**About this task:** Every line from the top of the records below through the one containing "administrative à domicile" must be copied exactly, and the pictures must not be.

**Records for processing:**

== Segment start ==

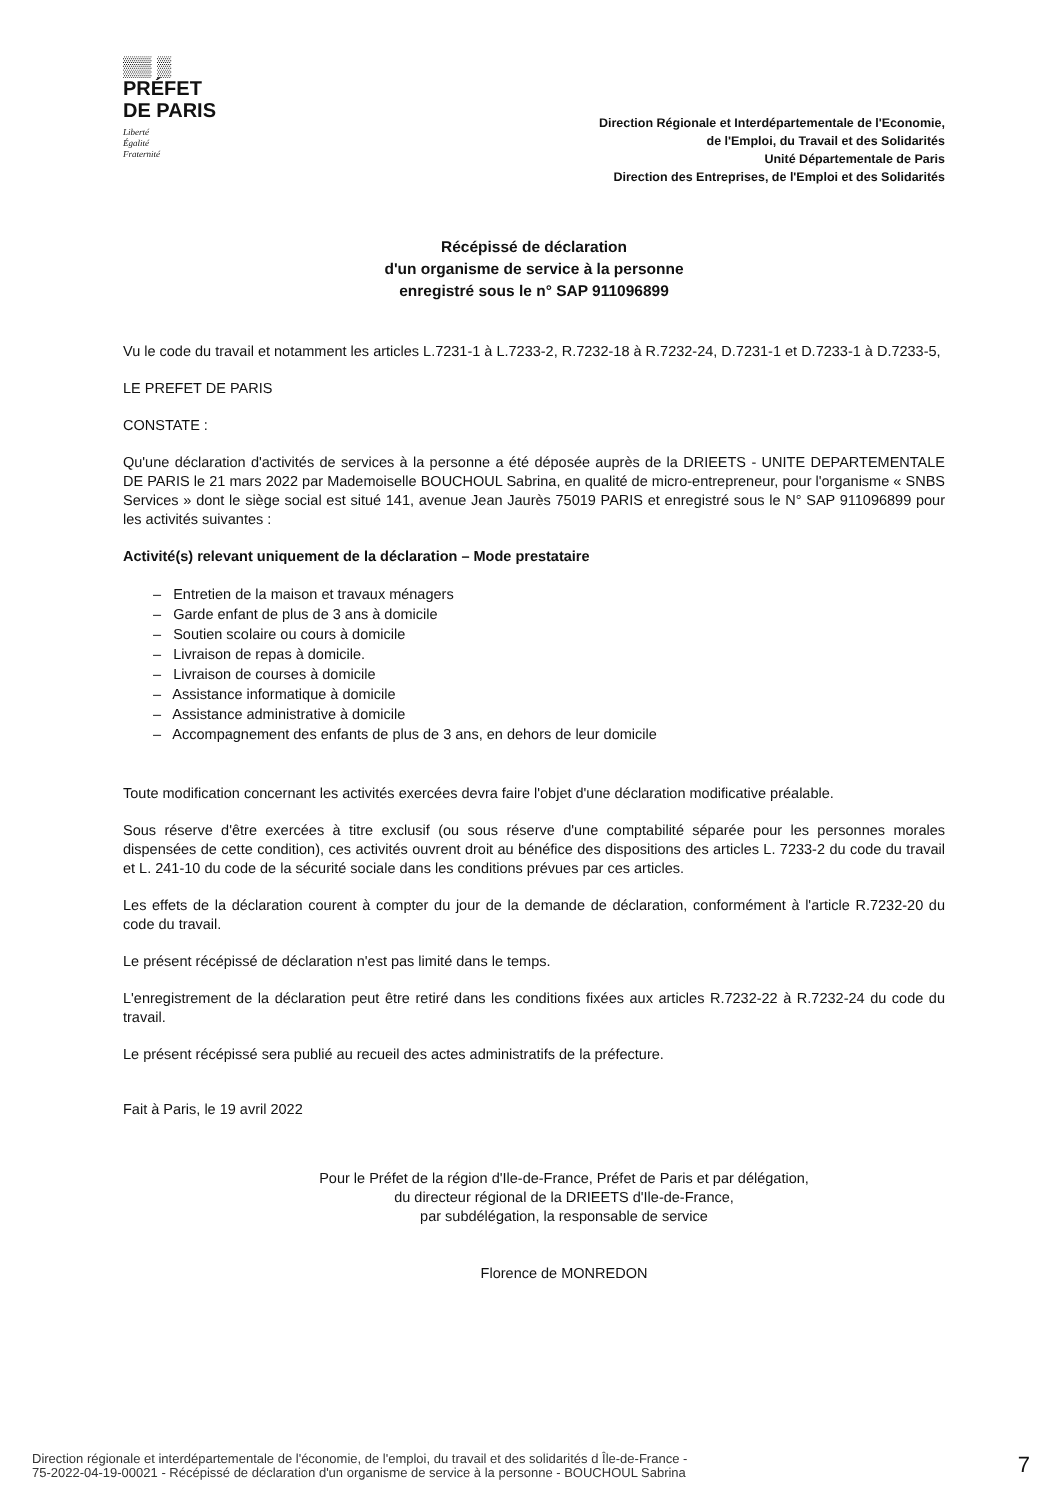▒▒ ▒
PRÉFET
DE PARIS
Liberté
Égalité
Fraternité
Direction Régionale et Interdépartementale de l'Economie,
de l'Emploi, du Travail et des Solidarités
Unité Départementale de Paris
Direction des Entreprises, de l'Emploi et des Solidarités
Récépissé de déclaration
d'un organisme de service à la personne
enregistré sous le n° SAP 911096899
Vu le code du travail et notamment les articles L.7231-1 à L.7233-2, R.7232-18 à R.7232-24, D.7231-1 et D.7233-1 à D.7233-5,
LE PREFET DE PARIS
CONSTATE :
Qu'une déclaration d'activités de services à la personne a été déposée auprès de la DRIEETS - UNITE DEPARTEMENTALE DE PARIS le 21 mars 2022 par Mademoiselle BOUCHOUL Sabrina, en qualité de micro-entrepreneur, pour l'organisme « SNBS Services » dont le siège social est situé 141, avenue Jean Jaurès 75019 PARIS et enregistré sous le N° SAP 911096899 pour les activités suivantes :
Activité(s) relevant uniquement de la déclaration – Mode prestataire
– Entretien de la maison et travaux ménagers
– Garde enfant de plus de 3 ans à domicile
– Soutien scolaire ou cours à domicile
– Livraison de repas à domicile.
– Livraison de courses à domicile
– Assistance informatique à domicile
– Assistance administrative à domicile
– Accompagnement des enfants de plus de 3 ans, en dehors de leur domicile
Toute modification concernant les activités exercées devra faire l'objet d'une déclaration modificative préalable.
Sous réserve d'être exercées à titre exclusif (ou sous réserve d'une comptabilité séparée pour les personnes morales dispensées de cette condition), ces activités ouvrent droit au bénéfice des dispositions des articles L. 7233-2 du code du travail et L. 241-10 du code de la sécurité sociale dans les conditions prévues par ces articles.
Les effets de la déclaration courent à compter du jour de la demande de déclaration, conformément à l'article R.7232-20 du code du travail.
Le présent récépissé de déclaration n'est pas limité dans le temps.
L'enregistrement de la déclaration peut être retiré dans les conditions fixées aux articles R.7232-22 à R.7232-24 du code du travail.
Le présent récépissé sera publié au recueil des actes administratifs de la préfecture.
Fait à Paris, le 19 avril 2022
Pour le Préfet de la région d'Ile-de-France, Préfet de Paris et par délégation,
du directeur régional de la DRIEETS d'Ile-de-France,
par subdélégation, la responsable de service
Florence de MONREDON
Direction régionale et interdépartementale de l'économie, de l'emploi, du travail et des solidarités d Île-de-France -
75-2022-04-19-00021 - Récépissé de déclaration d'un organisme de service à la personne - BOUCHOUL Sabrina
7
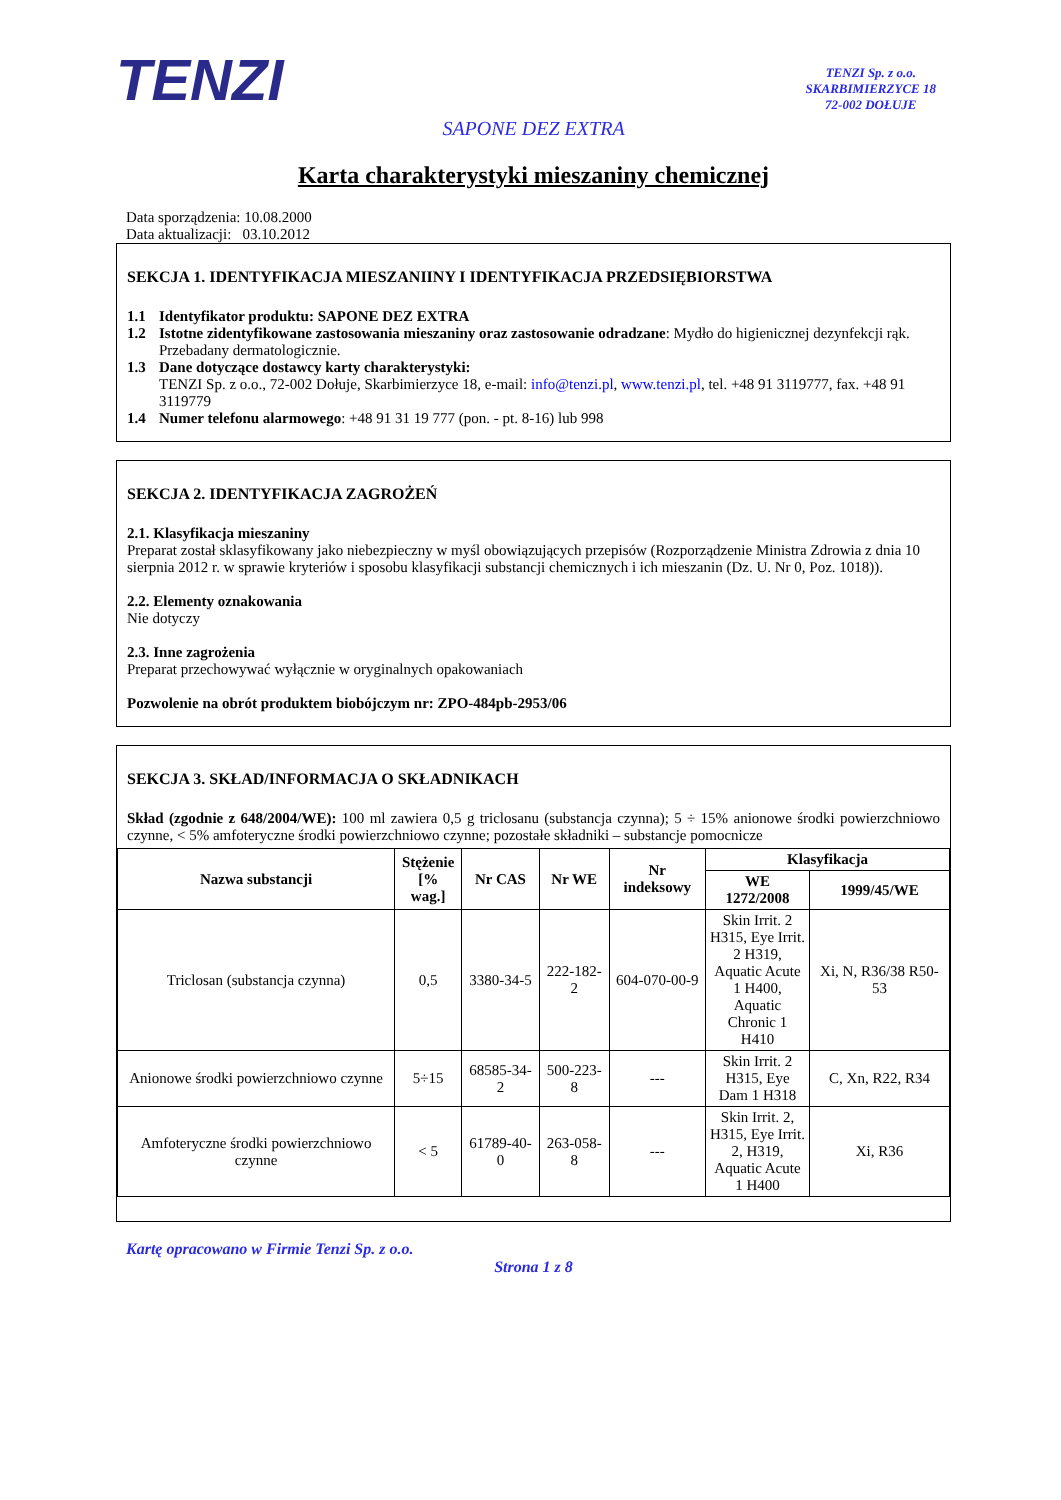TENZI
TENZI Sp. z o.o.
SKARBIMIERZYCE 18
72-002 DOŁUJE
SAPONE DEZ EXTRA
Karta charakterystyki mieszaniny chemicznej
Data sporządzenia: 10.08.2000
Data aktualizacji: 03.10.2012
SEKCJA 1. IDENTYFIKACJA MIESZANIINY I IDENTYFIKACJA PRZEDSIĘBIORSTWA
1.1 Identyfikator produktu: SAPONE DEZ EXTRA
1.2 Istotne zidentyfikowane zastosowania mieszaniny oraz zastosowanie odradzane: Mydło do higienicznej dezynfekcji rąk. Przebadany dermatologicznie.
1.3 Dane dotyczące dostawcy karty charakterystyki:
TENZI Sp. z o.o., 72-002 Dołuje, Skarbimierzyce 18, e-mail: info@tenzi.pl, www.tenzi.pl, tel. +48 91 3119777, fax. +48 91 3119779
1.4 Numer telefonu alarmowego: +48 91 31 19 777 (pon. - pt. 8-16) lub 998
SEKCJA 2. IDENTYFIKACJA ZAGROŻEŃ
2.1. Klasyfikacja mieszaniny
Preparat został sklasyfikowany jako niebezpieczny w myśl obowiązujących przepisów (Rozporządzenie Ministra Zdrowia z dnia 10 sierpnia 2012 r. w sprawie kryteriów i sposobu klasyfikacji substancji chemicznych i ich mieszanin (Dz. U. Nr 0, Poz. 1018)).
2.2. Elementy oznakowania
Nie dotyczy
2.3. Inne zagrożenia
Preparat przechowywać wyłącznie w oryginalnych opakowaniach
Pozwolenie na obrót produktem biobójczym nr: ZPO-484pb-2953/06
SEKCJA 3. SKŁAD/INFORMACJA O SKŁADNIKACH
Skład (zgodnie z 648/2004/WE): 100 ml zawiera 0,5 g triclosanu (substancja czynna); 5 ÷ 15% anionowe środki powierzchniowo czynne, < 5% amfoteryczne środki powierzchniowo czynne; pozostałe składniki – substancje pomocnicze
| Nazwa substancji | Stężenie [% wag.] | Nr CAS | Nr WE | Nr indeksowy | Klasyfikacja | |
| --- | --- | --- | --- | --- | --- | --- |
| | | | | | WE 1272/2008 | 1999/45/WE |
| Triclosan (substancja czynna) | 0,5 | 3380-34-5 | 222-182-2 | 604-070-00-9 | Skin Irrit. 2 H315, Eye Irrit. 2 H319, Aquatic Acute 1 H400, Aquatic Chronic 1 H410 | Xi, N, R36/38 R50-53 |
| Anionowe środki powierzchniowo czynne | 5÷15 | 68585-34-2 | 500-223-8 | --- | Skin Irrit. 2 H315, Eye Dam 1 H318 | C, Xn, R22, R34 |
| Amfoteryczne środki powierzchniowo czynne | < 5 | 61789-40-0 | 263-058-8 | --- | Skin Irrit. 2, H315, Eye Irrit. 2, H319, Aquatic Acute 1 H400 | Xi, R36 |
Kartę opracowano w Firmie Tenzi Sp. z o.o.
Strona 1 z 8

== Segment end ==

**Expected answer:**
▒▒ ▒
PRÉFET
DE PARIS
Liberté
Égalité
Fraternité
Direction Régionale et Interdépartementale de l'Economie,
de l'Emploi, du Travail et des Solidarités
Unité Départementale de Paris
Direction des Entreprises, de l'Emploi et des Solidarités
Récépissé de déclaration
d'un organisme de service à la personne
enregistré sous le n° SAP 911096899
Vu le code du travail et notamment les articles L.7231-1 à L.7233-2, R.7232-18 à R.7232-24, D.7231-1 et D.7233-1 à D.7233-5,
LE PREFET DE PARIS
CONSTATE :
Qu'une déclaration d'activités de services à la personne a été déposée auprès de la DRIEETS - UNITE DEPARTEMENTALE DE PARIS le 21 mars 2022 par Mademoiselle BOUCHOUL Sabrina, en qualité de micro-entrepreneur, pour l'organisme « SNBS Services » dont le siège social est situé 141, avenue Jean Jaurès 75019 PARIS et enregistré sous le N° SAP 911096899 pour les activités suivantes :
Activité(s) relevant uniquement de la déclaration – Mode prestataire
– Entretien de la maison et travaux ménagers
– Garde enfant de plus de 3 ans à domicile
– Soutien scolaire ou cours à domicile
– Livraison de repas à domicile.
– Livraison de courses à domicile
– Assistance informatique à domicile
– Assistance administrative à domicile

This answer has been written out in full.